Personally, I have a growing eye for weighing and scaling the height and weight of the work. My friend, a poet, often said, “Ilyaas, this isn’t just a picture; it’s a poem.”

I lived in isolation for three or four years till February 2025. Between this time, I felt myself standing beside an old tree which is telling every secret it knows about this earth. Silence became life—not intentionally but situations carried out the whole story.

Mevlana Rumi said, Let silence be the art you practice. It’s to claim that this silence and solitude means the whole body of my work.

I work for myself. I work for my loneliness transforming into the utmost solitude. I work in public; I capture droughts; I capture the sea. I look deeply into the mountains and bring back just an album for my own geography, own landscape, culture, and literature.

Photographers or artists who influence you?

The art of seeing things in various or single ways I learned from nature and myself, but to know what’s more important for my heart.

I am close with a Baloch filmmaking artist from Alandoor, Kamalan Beebagr. I always observe that scene of our first meeting. One day, he invited me to his area. He said, “Come here; we will plan a trip to Zamuran, a purely untouched land of Baloch settlements.”

December 2020, I rode to Alandoor. The next morning, I was recording the visuals with narration in Urdu. Kamalan asked, “Why talk in Urdu when you know your own language more properly?” I felt that in seconds and started my first documentary in Balochi language after hundreds in Urdu.

After that, I learned everything from Kamalan and my travels. He suggested me great books and a list of Persian, Russian, Turkish, and French movies.

He used to say that making beautiful frames isn’t the secret, putting part of your vision and wisdom into the work is. I am deeply moved by the third eye of Kamalan to see what’s good and what’s bad, to see what is art and what’s craft.

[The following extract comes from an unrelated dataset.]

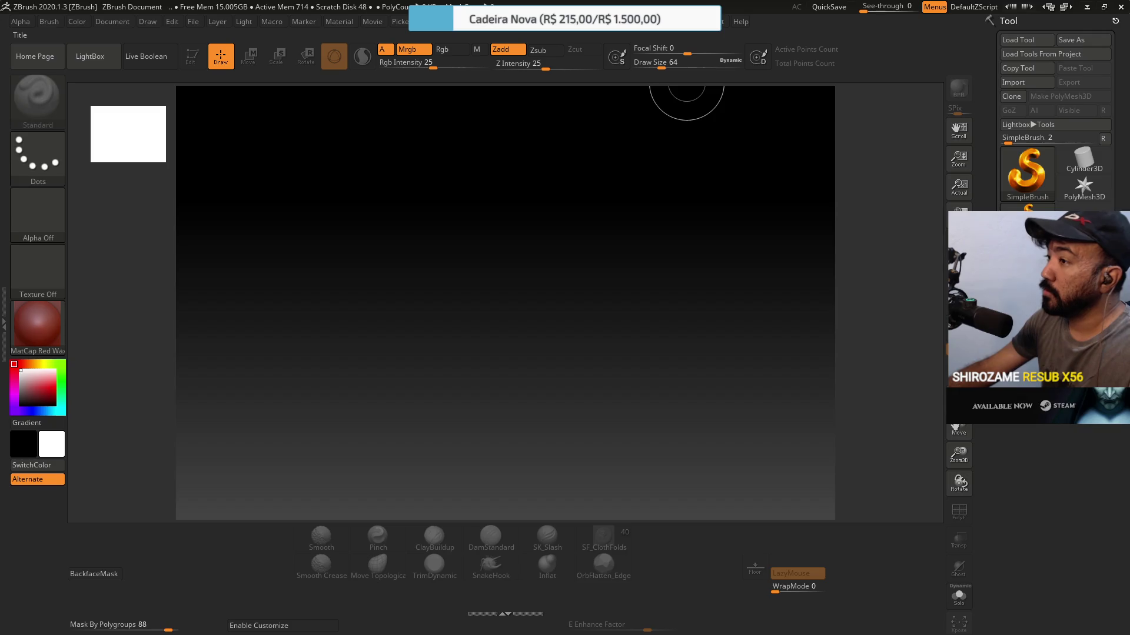
click(1087, 7)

How can I be an artist without perfect practice and mindfulness? Keep calm.

What advice would you offer to young photographers?

Stay hydrated, guys!

The fire you lit in your hearts makes it more shiny. Use your art or craft for the only reason to give your people a remain of your things. The things are your land, your literature, geography, culture, and beliefs. Go for them; work indivisible but find a piece of your work influencing all around you. What people see in your works is the work itself.

I’ll be pretty clear to you! Fall in love so hard that your pieces of soul start gossiping to each other, “Where does this man want to reach?” Fall in love so extremely that your photos are discussed like poetry or the final page of a novel.

Marwan Makhoul said, “In order for me to write poetry that’s not political, I must listen to the birds, but in order to hear the birds, the warplanes must be silent.”
They ask me, “Sir, how do you capture those amazing landscapes?” I reply because I know the geography, I know the behavior of light and darkness here. I learned everything in travels, from friends, from books and films, and the maestro itself—THE LIFE.

Art is one thing—you vomit poems, they vomit stories, I vomit photos. What comes from my eyes are exactly the formation of me.

Again, stay hydrated, fellows! Keep your spirits up to touch the untouched. There is a lot to see.